Di conseguenza, non ci saranno gli annunciati Julia RobertsStevie Wonder e la stessa Miss Ciccone proprio per una mera questione di compensi, benché nella serata dei duetti si alterneranno sul palco i grandi nomi della musica internazionale per omaggiare quella italiana. A condurre l’evento ci sarà, per il secondo anno, Gianni Morandi, che quest’anno sarà affiancato da Rocco Papaleo e dalla modella Ivanka Mrazova. Tuttavia, anche in quest’edizione ci sarà il passaggio di consegne con quella precedente e, infatti, nella serata di oggi torneranno sul palco dell’Ariston Luca Bizzarri e Paolo Kessisoglu. L’eterno ragazzo di Monghidoro ha già messo le mani avanti, dicendo:

Lo dico subito: io voglio fare il terzo. Io mi candido al terzo Festival […]. Sembrano passati cinque minuti dall’anno scorso e sono felice. Certo, non sarà facile costruire venti ore di tv. Siamo partiti dalle canzoni, sono venti brani veramente di buona qualità. E’ difficile pensare che qualcuna di queste canzoni possa essere esclusa, anche se succederà con le eliminazioni. Sono contento delle tante adesioni di aver convinto anche un altro mio amico di vecchia data come Lucio Dalla a venire, anche se conosco tutti e non dovrei parlare di nessuno. Sono tutti amici e come dico sempre: se qualcuno una sera è senza voce, canto io.
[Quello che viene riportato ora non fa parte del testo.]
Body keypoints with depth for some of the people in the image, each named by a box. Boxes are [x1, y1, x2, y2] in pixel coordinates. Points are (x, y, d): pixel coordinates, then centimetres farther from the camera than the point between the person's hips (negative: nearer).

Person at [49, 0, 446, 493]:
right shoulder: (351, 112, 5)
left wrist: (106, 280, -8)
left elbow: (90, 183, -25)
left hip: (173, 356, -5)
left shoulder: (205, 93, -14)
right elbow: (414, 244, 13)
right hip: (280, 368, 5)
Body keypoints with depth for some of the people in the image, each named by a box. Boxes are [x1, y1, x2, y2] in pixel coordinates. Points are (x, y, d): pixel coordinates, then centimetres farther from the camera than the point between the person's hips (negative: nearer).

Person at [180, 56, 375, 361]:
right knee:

Grande attesa, però, è per il superospite di quest’edizione di Sanremo, che ha, come al solito, creato attorno a sé un grosso vespaio di polemiche, ovvero Adriano Celentano. Sarà presente sul palco già nella prima serata, per poi farvi ritorno nell’ultima. Morandi e Mazzi hanno rispettivamente detto:

Forse mi chiamerà, forse non mi chiamerà. Mi ha detto che forse mi coinvolgerà ma anche che forse è meglio di no. Vi dico la verità: non lo so che succederà. Con Adriano è così.
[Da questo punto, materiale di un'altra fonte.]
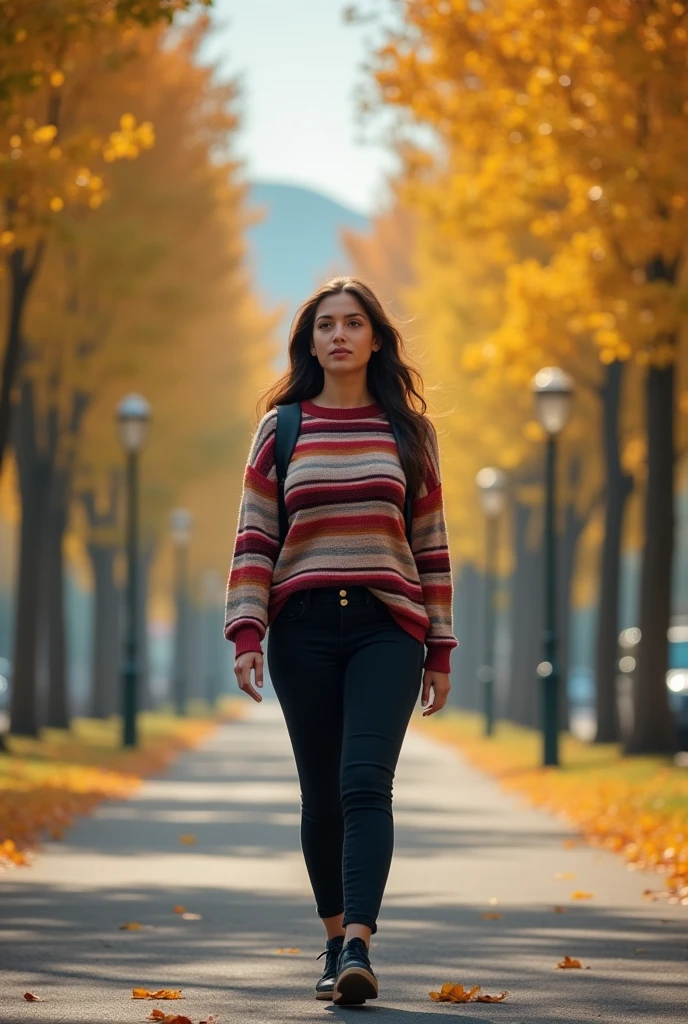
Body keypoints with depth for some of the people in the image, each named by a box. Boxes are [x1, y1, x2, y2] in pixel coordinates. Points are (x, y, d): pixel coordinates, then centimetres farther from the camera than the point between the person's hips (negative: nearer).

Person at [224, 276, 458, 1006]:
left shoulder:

Con Adriano è decisiva l’ultima ora prima della diretta. Perché lì lui spiega tutto anche a chi deve lavorare sul palco, a tutti gli artisti e le maestranze coinvolte.

Infine, il direttore di Rai1 si lancia in un pronostico riguardo i risultati di quest’edizione del Festival:

Certo che mi piacerebbe segnare un segno più rispetto agli ascolti già eccezionali dell’anno scorso. Ci sono tutte le premesse perché sia un grande e memorabile Festival. […] Mi sento più emozionato quest’anno delle altre due edizioni che ho seguito. Perché questa mostra caratteri di eccezionalità. Da un lato perché abbiamo lavorato in tempi più stretti, perché è arrivato tardi il rinnovo della convenzione. Ma tutti hanno dato il massimo e mostrato grande e profondo orgoglio aziendale. Poi c’è il festival delle canzoni che Morandi assicura degno. E dall’altro lato c’è l’evento nell’evento che è il ritorno di Adriano Celentano in tv, che è merito di Adriano ma anche della capacità seduttiva di Gianmarco Mazzi. È vero che Sanremo ha bisogno di Celentano ma è anche vero che Celentano ha scelto Sanremo per tornare in tv.

L’unica cosa da fare è mettersi comodi e assistere, stasera alle 20:40, alla prima serata del 62° Festival di Sanremo.